One of the marked characteristics of the man who is truly great is his right estimate of values. A rainbow is a beautiful thing; but a man may become so absorbed in admiring a rainbow as to let his automobile run into the ditch. That sense of correct proportion which clearly distinguishes between the essential and the non-essential is a rare gift. The lack of it once wrought disaster to Esau, as many of us may remember.
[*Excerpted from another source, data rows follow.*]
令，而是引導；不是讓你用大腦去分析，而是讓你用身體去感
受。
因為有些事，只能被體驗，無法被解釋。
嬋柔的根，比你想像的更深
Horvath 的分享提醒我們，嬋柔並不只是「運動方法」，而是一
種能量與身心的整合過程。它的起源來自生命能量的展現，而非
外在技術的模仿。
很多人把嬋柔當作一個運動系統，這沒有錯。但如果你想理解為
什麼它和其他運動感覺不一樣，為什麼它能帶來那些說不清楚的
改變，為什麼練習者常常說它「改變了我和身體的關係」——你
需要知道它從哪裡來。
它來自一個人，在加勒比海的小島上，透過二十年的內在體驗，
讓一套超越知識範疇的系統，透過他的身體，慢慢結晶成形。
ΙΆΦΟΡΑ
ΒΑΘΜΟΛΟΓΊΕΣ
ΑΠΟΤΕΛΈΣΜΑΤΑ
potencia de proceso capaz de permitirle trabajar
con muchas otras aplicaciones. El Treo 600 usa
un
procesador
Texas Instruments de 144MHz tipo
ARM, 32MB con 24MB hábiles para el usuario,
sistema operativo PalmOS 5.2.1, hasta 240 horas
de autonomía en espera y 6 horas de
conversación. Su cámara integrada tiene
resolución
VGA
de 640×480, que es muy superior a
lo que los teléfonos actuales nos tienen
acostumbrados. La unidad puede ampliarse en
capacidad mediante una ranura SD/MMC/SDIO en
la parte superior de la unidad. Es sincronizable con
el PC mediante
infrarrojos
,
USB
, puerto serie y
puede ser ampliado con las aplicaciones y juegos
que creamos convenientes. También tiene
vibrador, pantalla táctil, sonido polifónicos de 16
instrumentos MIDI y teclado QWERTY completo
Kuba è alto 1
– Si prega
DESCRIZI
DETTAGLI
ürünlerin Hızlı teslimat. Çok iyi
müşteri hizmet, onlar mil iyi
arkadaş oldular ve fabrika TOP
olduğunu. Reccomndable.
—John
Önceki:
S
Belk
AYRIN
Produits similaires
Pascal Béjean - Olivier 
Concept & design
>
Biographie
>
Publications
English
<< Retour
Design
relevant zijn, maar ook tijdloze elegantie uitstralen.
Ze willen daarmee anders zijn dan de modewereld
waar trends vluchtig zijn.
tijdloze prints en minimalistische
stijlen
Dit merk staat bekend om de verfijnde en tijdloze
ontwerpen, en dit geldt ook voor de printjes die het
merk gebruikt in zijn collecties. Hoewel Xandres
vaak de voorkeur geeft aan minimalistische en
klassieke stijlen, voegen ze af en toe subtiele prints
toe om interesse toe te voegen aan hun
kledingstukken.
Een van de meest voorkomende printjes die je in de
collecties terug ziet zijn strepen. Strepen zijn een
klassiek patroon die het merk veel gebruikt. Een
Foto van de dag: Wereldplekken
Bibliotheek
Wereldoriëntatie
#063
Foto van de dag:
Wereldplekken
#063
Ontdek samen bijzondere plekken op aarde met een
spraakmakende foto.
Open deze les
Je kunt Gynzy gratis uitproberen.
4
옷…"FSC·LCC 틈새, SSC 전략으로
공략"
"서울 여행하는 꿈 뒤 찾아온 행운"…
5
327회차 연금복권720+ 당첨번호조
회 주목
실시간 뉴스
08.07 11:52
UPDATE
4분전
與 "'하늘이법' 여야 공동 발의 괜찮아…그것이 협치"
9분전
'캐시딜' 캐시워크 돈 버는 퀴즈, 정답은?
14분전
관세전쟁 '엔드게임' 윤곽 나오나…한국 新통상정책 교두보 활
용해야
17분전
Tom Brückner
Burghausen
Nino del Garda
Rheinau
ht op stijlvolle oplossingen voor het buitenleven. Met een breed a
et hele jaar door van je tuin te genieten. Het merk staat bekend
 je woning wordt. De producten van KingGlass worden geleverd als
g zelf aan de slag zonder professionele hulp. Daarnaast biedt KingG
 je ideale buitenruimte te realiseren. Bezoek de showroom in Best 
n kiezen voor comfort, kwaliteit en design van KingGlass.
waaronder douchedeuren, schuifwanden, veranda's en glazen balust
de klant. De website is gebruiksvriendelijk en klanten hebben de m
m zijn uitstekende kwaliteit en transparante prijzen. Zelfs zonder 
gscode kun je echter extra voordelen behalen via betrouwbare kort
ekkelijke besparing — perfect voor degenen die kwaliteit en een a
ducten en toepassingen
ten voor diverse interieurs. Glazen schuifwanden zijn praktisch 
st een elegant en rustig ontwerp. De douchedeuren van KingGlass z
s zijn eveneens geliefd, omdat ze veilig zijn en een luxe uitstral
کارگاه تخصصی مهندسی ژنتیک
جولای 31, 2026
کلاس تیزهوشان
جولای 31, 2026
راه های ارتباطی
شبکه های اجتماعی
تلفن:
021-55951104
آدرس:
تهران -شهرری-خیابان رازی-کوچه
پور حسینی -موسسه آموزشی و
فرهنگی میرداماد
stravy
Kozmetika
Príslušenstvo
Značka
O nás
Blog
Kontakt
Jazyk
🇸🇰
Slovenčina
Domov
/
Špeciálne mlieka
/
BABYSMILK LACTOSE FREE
Returning one day tired and hungry from hunting, he found his younger brother, Jacob, seething a mess of pottage for his own supper; and the savory odor greeted him so pleasantly that he cried out, "Feed me, I pray thee, with that same red pottage; for I am faint." There seems to be a general belief that when a man is hungry he will do almost anything for food; and in this case covetousness and duplicity quickly took advantage of the opportunity to drive a hard bargain. "Sell me this day thy birthright," suggested Jacob; and the elder brother sold it, just because that little dish of red pottage looked bigger to him for the moment than anything else in the world.
Let him who feels disposed to smile at the manifest absurdity of that transaction of centuries ago, first honestly ask of his own heart whether or not he himself has ever done, or has ever been seriously tempted to do, an equally foolish thing. Sometimes we make mistakes without realizing that they are mistakes until afterward; and it is quite possible that until Esau actually went to his father for the first-born's blessing and failed to receive it, he had entirely forgotten that moment of weakness, when the savory smell of pottage so took possession of his senses that he sacrificed everything to get it.
Moments of weakness are common to humanity, and they seem to be the moments, unfortunately, for which the adversary is always watching. It was when Jesus had been for "forty days and forty nights" in the wilderness without food that the devil first appeared to him. It is when a mortal is "an hungred," when the heart is starving, unsatisfied, desolate, and desperate, that one listens to arguments which he would at any other time repudiate with scorn. Red pottage is not a thing of the past, although it calls itself today by quite a different name. Indeed, its name is legion, for red pottage means only that particular phase of temptation best adapted to attack each human consciousness at its weakest point, whatever that may be.